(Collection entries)
>>>>>

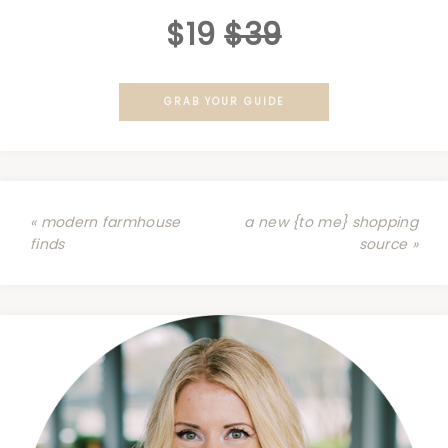
$19
$39
GRAB YOUR GUIDE
« modern farmhouse
a new {to me} shopping
finds
source »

<<<<<

Required action: Before copying the data, remove the pictures. Then repeat the rest exactly.

Result for this exercise:
$19
$39
GRAB YOUR GUIDE
« modern farmhouse
a new {to me} shopping
finds
source »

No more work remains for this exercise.